Within the enterprise, data-sharing fosters a similar culture of collaboration. Giving data science teams larger, more complete data sets results in more innovative projects based on machine learning and artificial intelligence. Afterall, if you don’t have a good data strategy, then you don’t have an AI strategy.
Starburst’s modern data analytics platform unlocks the potential of enterprise data by addressing the three challenges of data sharing.
Rather than creating yet another centralized data repository, Starburst unifies the organization’s disparate data sources within a virtual data access layer. This single point of access lets data consumers tap into sources in every business domain without engineering support. Freed from routine support and maintenance duties, data teams can focus their pipeline development efforts on more complex data projects.
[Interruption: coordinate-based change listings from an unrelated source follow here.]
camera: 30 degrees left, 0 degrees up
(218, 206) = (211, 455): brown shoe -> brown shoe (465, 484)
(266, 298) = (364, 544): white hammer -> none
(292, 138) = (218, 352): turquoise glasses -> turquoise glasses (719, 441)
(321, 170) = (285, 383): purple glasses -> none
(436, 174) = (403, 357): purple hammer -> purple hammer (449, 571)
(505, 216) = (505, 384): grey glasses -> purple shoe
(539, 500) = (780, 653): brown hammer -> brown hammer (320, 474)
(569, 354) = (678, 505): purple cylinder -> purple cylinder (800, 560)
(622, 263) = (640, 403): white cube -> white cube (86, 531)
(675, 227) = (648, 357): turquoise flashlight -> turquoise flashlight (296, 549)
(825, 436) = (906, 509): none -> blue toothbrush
Starburst’s virtualized access layer streamlines security and compliance enforcement. Companies can implement extremely granular role-based and attribute-based access controls. Users only see the schema, tables, rows, and columns they need to see. This fine-grained control simplifies the enforcement of data privacy policies.
At the same time, Starburst makes it easier to monitor compliance. Activity logs document user behavior as well as changes to access policies.
Storage vendors use their implementations of SQL to make their services stickier. A pipeline developed to process data in one service is not easily recycled for another. As a result, data pipeline investments bind companies to their storage vendors.
Starburst prevents vendor lock-in by offering more than fifty connectors to enterprise-class data lakes, relational databases, and other data sources. Abstracting sources as varied as Snowflake, IBM DB2, and Redshift within a unified access layer lets analysts and engineers use the SQL tools they already know to create vendor-agnostic data products.